David Bornstein reports on a promising approach to increase the number of drugs produced by medical research:
Researchers in the foundation’s four partner labs say that the relationship hasn’t constrained their science; it’s improved it. “We are certainly looking for targets to enhance the reparative potential of the central nervous system,” explained Brian Popko, the Associate Chair for Research in the Department of Neurology at the University of Chicago. “But we weren’t encouraged to develop therapeutic approaches before we understood the system we were trying to repair.”
Johnson has also assembled some of the country’s most accomplished neurologists and immunologists, as well as industry experts to sit on M.R.F.’s three advisory boards, which focus, respectively, on basic science, drug discovery and clinical issues.
To date, researchers have identified a number of targets, of which five to seven are strong candidates that M.R.F. is actively pursuing. They are in close contact with industry researchers and will be farming out the “translational” research needed to attract pharmaceutical interest. They control 50 percent of the licensing of patents for research they fund and, as a nonprofit, can be very flexible in negotiating fees. Within five years, Johnson envisions partnerships with four or five companies, each of which will be moving a couple of targets forward. “We hope to have our first clinical trial for myelin repair by 2014,” he says. “To get to a clinical trial within ten years in an area of research that until recently no one thought was therapeutically relevant would be hugely significant.”
If the M.R.F., and like-minded foundations, succeed, their models will likely influence the bigger actors in medical research. Francis S. Collins, the head of the N.I.H., is pushing to create a new drug development center to be named the National Center for Advancing Translational Sciences.

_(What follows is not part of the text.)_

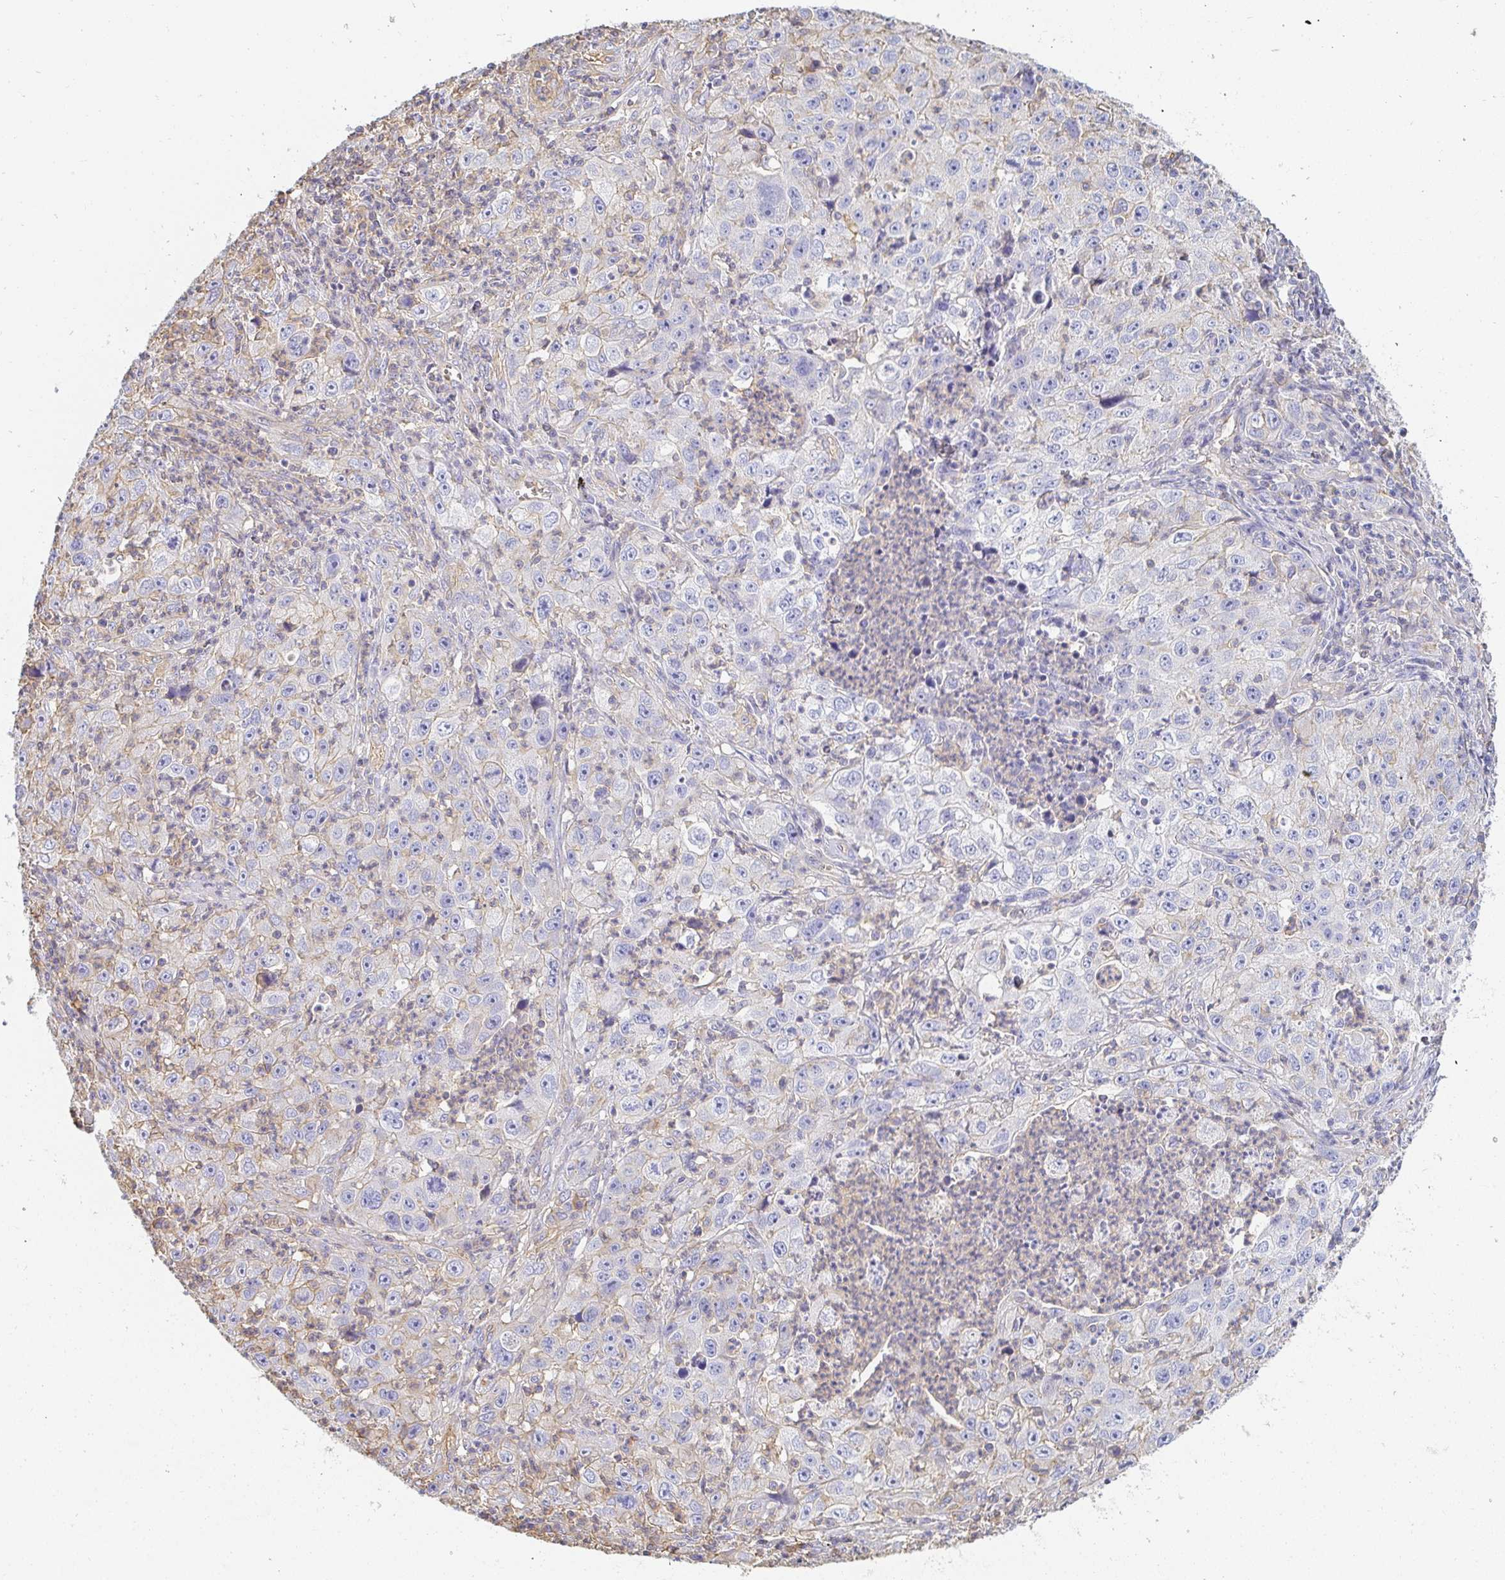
{"staining": {"intensity": "negative", "quantity": "none", "location": "none"}, "tissue": "lung cancer", "cell_type": "Tumor cells", "image_type": "cancer", "snomed": [{"axis": "morphology", "description": "Squamous cell carcinoma, NOS"}, {"axis": "topography", "description": "Lung"}], "caption": "Tumor cells show no significant positivity in lung cancer (squamous cell carcinoma).", "gene": "TSPAN19", "patient": {"sex": "male", "age": 71}}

In an admission that I know some people will appreciate, Stanford professor Ben Barres admits that academia incentivizes basic rather than “useful” research:
“Pure science is what you’re rewarded for,” notes Dr. Barres. “That’s what you get promoted for. That’s what they give the Nobel Prizes for. And yet developing a drug is a hundred times harder than getting a Nobel Prize. We really have to have the very best scientists engaged in this. For a long time this hasn’t been the case. Until five or ten years ago, working on disease was kind of shunned.”
That was a really interesting article. I just read Jon Cohen’s “Shots in the Dark,” which is a similar story about how scientific culture/the NIH has impacted AIDS vaccine R&D.